Según esa publicación, Ortega habría estado en varias oportunidades con Tinelli para contarle de su crisis matrimonial. Cuando estalló el escándalo, el dueño de Ideas del Sur le habría dicho a secas: "Son cosas que pasan".
"No puedo estar sin ella, yo la quiero. Me di cuenta que es mi mujer y que la amo. Quiero volver a tener mi familia plena, pero ella me la está haciendo difícil", le decía en aquel momento el productor de Graduados a el conductor de TV, en Punta del Este (Uruguay).
Después, ambos se habrían reunido en el lujoso piso de Le Parc de Tinelli. "Me cerró las puertas de su corazón y no quiere saber nada conmigo. No puedo entender, con todo lo que pasamos juntos. Si ésta no fue la primera crisis, por qué nos cuesta tanto esta vez. ¡No sé qué hacer! Orientame, decime algo", le habría pedido el productor al capo de Ideas del Sur.
Al poco tiempo, Marcelo y Sebastián volvieron a hablar, y el segundo se mostró indignado porque un abogado, que era amigo de ambos, le estaba llevando el divorcio a Guillermina: "¡Qué falta de códigos!", se quejó sin imaginar lo que le esperaba en el futuro con otro de sus amigos.
"En vez de hablar y arreglar las cosas conmigo, prefiere ir a Tribunales. Es la madre de mis tres hijos. Fueron 14 años juntos para terminar así, como si fuéramos perro y gato. Me duele mucho todo esto", agregó Ortega, quien ya estaba en pareja con Ivana.
Tinelli ya daba los primeros pasos del romance con la ex de su amigo, pero antes que todo explotara, armó un plan para que se Ortega se enterara antes que la prensa.

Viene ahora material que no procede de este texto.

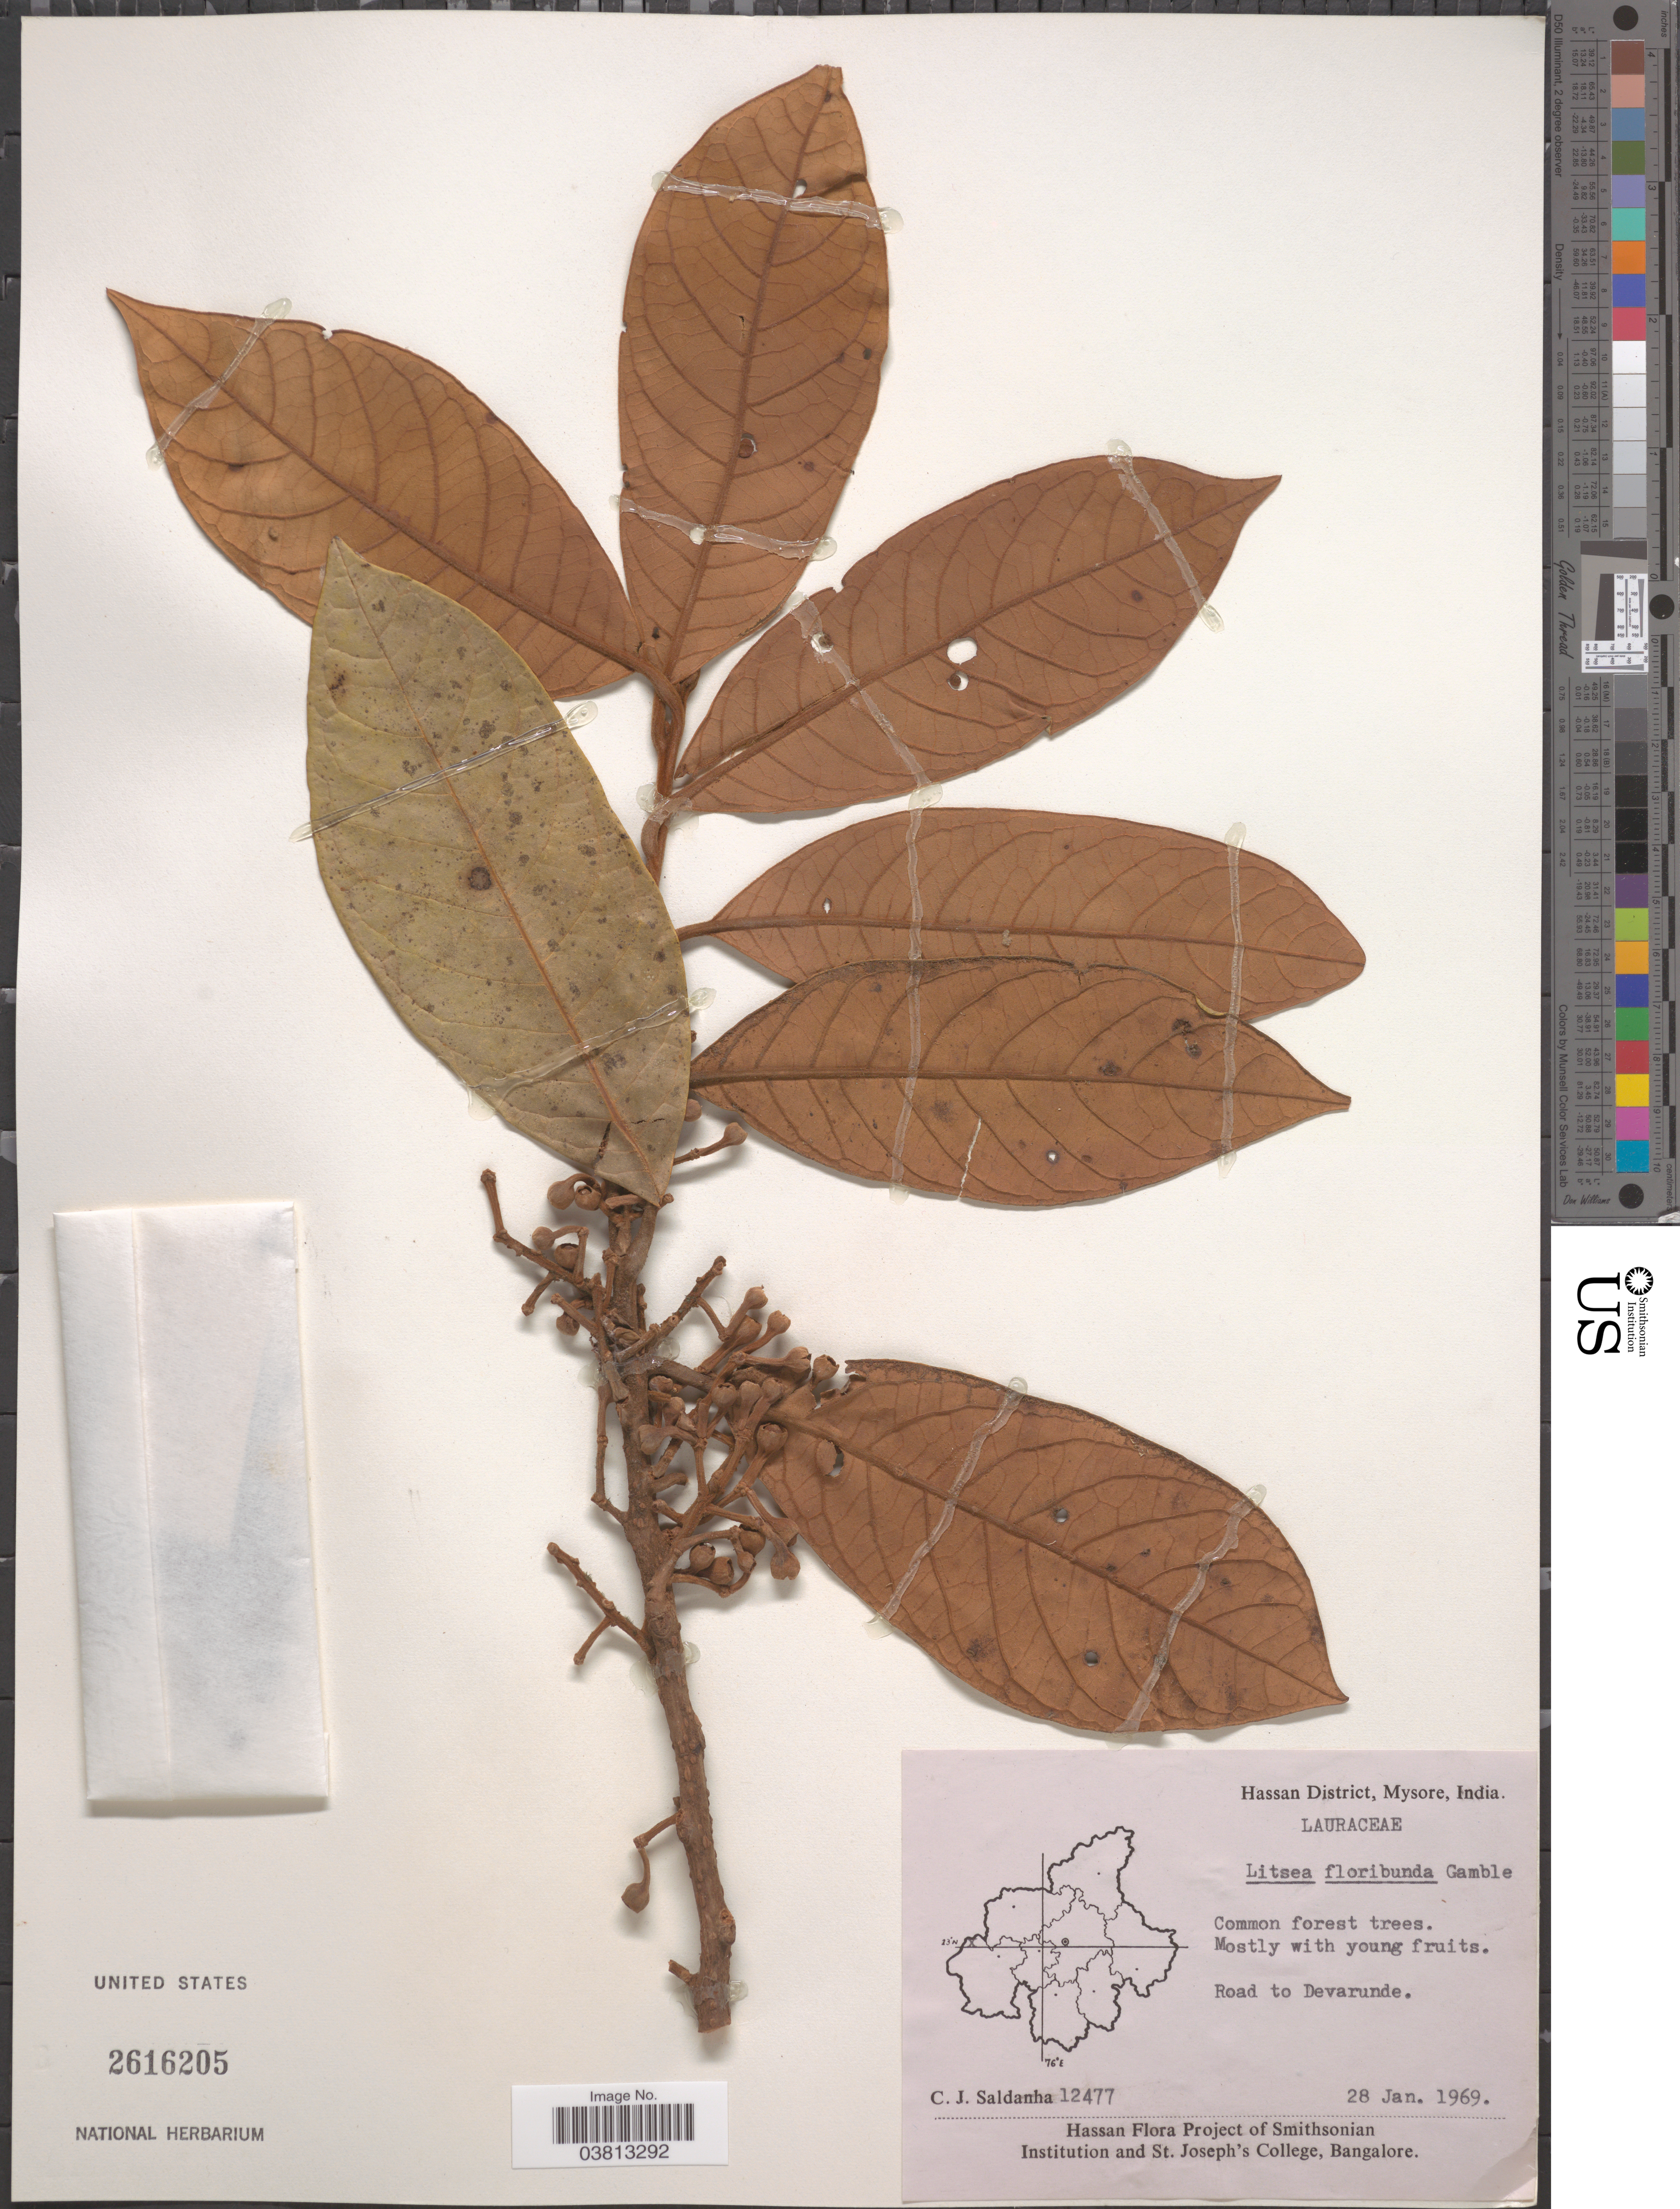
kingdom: Plantae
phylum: Tracheophyta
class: Magnoliopsida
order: Laurales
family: Lauraceae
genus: Litsea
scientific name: Litsea floribunda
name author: Gamble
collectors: C. J. Saldanha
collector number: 12477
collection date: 1969-01-28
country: India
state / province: Karnataka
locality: Hassan District, Mysore. Road to Devarunde.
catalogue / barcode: US 2616205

"Llamala a Evangelina Salazar, que es muy tierna y no te va a condenar, porque sabe que sos la madre de sus nietos. ¿Y cómo te llevás con Julieta? Ella también podría ser una alternativa", le habría sugerido el conductor a la modelo.
Julieta puso el grito en el cielo, mientras que su ex suegra fue la encargada de dar la mala nueva a su hijo, aún sabiendo que lo iba a destruir. "¡No lo puedo creer, no lo puedo creer!", le habría repetido una y otra vez Ortega a su madre.
Después habría venido la llamada obligada de Ortega a Tinelli, con una ola de insultos de parte del productor, que sólo chocaron contra una fría frase de Marcelo Hugo: "Son cosas que pasan".